# Aristo U25B Sound & Battery Install



## oceansidean (Dec 27, 2010)

Does anyone have a wiring diagram or pictures for installing a QSI Magnum & battery into an Aristo Craft U25B?


----------



## aceinspp (Jan 2, 2008)

Depends how new your loco is. If it's a newer one it's plug and play. what is the battery for your looking to install. Little more detail on what you are trying to accomplish. Later RJD


----------



## oceansidean (Dec 27, 2010)

This is not a plug and play loco. I would like to install a QSI Magnum with gwire receiver and the Aristo 22v battery as I have the gwire and battery on hand. I am also open to any info for installing a Phoenix System, not sure what battery to use somewhere betwen 14-22v I suppose. I tried one install on my own & fried the decoder, I may have wired the track power/battery power switch incorrectly, not sure. what went wrong.


----------



## oceansidean (Dec 27, 2010)

This is not a plug and play loco. I would like to install a QSI Magnum with gwire receiver and the Aristo 22v battery as I have the gwire and battery on hand. I am also open to any info for installing a Phoenix System, not sure what battery to use somewhere betwen 14-22v I suppose. I tried one install on my own & fried the decoder, I may have wired the track power/battery power switch incorrectly, not sure. what went wrong. I also just getting familiar with searching & using the forum.


----------



## Greg Elmassian (Jan 3, 2008)

Do you live in Oceanside California? If so, you can come by my place or I can drop by your place... I'm in Carlsbad. 

Greg


----------



## oceansidean (Dec 27, 2010)

Yes, I live in Oceanside. I would like to come by and discuss this with you as time permits. I've viewed your website, I'll check out your site and see if we can get together by email instead of on the forum.
John


----------

**Entries supplied**
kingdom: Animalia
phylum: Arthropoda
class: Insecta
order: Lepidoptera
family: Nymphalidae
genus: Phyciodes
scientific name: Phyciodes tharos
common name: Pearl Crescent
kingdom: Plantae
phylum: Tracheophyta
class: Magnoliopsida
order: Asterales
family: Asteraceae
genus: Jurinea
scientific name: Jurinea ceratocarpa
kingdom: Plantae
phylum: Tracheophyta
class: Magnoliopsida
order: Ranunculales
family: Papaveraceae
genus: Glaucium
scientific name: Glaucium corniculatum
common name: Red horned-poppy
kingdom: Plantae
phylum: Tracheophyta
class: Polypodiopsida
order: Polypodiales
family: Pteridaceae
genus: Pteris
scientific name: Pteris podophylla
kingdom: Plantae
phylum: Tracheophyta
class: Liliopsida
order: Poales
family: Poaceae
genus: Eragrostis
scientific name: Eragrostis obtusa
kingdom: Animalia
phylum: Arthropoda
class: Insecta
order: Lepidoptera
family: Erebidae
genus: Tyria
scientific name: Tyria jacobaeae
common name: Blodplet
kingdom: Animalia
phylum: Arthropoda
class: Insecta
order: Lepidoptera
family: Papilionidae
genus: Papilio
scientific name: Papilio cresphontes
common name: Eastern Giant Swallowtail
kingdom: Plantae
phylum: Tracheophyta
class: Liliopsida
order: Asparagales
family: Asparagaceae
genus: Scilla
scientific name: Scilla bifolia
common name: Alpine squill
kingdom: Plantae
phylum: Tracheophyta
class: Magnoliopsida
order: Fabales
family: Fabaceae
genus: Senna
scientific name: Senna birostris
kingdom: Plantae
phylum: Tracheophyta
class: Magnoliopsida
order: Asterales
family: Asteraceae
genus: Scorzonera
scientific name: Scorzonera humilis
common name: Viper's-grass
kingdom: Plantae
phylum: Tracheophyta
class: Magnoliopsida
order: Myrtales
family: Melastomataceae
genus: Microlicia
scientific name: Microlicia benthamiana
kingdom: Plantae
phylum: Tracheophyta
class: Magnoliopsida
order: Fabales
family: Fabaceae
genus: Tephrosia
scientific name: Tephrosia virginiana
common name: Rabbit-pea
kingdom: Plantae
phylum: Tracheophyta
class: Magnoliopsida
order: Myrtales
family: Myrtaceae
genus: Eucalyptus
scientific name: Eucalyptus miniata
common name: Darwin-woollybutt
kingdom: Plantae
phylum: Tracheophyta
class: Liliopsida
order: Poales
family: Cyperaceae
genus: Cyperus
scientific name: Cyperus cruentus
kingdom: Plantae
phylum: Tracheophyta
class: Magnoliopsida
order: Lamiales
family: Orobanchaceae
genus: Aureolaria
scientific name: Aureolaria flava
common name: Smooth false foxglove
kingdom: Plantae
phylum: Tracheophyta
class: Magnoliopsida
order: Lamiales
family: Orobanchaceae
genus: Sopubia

**Description of the task**
Write out the forum thread about the Aristo U25B sound and battery install word for word, from its heading through the last post.

**Task output**
# Aristo U25B Sound & Battery Install



## oceansidean (Dec 27, 2010)

Does anyone have a wiring diagram or pictures for installing a QSI Magnum & battery into an Aristo Craft U25B?


----------



## aceinspp (Jan 2, 2008)

Depends how new your loco is. If it's a newer one it's plug and play. what is the battery for your looking to install. Little more detail on what you are trying to accomplish. Later RJD


----------



## oceansidean (Dec 27, 2010)

This is not a plug and play loco. I would like to install a QSI Magnum with gwire receiver and the Aristo 22v battery as I have the gwire and battery on hand. I am also open to any info for installing a Phoenix System, not sure what battery to use somewhere betwen 14-22v I suppose. I tried one install on my own & fried the decoder, I may have wired the track power/battery power switch incorrectly, not sure. what went wrong.


----------



## oceansidean (Dec 27, 2010)

This is not a plug and play loco. I would like to install a QSI Magnum with gwire receiver and the Aristo 22v battery as I have the gwire and battery on hand. I am also open to any info for installing a Phoenix System, not sure what battery to use somewhere betwen 14-22v I suppose. I tried one install on my own & fried the decoder, I may have wired the track power/battery power switch incorrectly, not sure. what went wrong. I also just getting familiar with searching & using the forum.


----------



## Greg Elmassian (Jan 3, 2008)

Do you live in Oceanside California? If so, you can come by my place or I can drop by your place... I'm in Carlsbad. 

Greg


----------



## oceansidean (Dec 27, 2010)

Yes, I live in Oceanside. I would like to come by and discuss this with you as time permits. I've viewed your website, I'll check out your site and see if we can get together by email instead of on the forum.
John


----------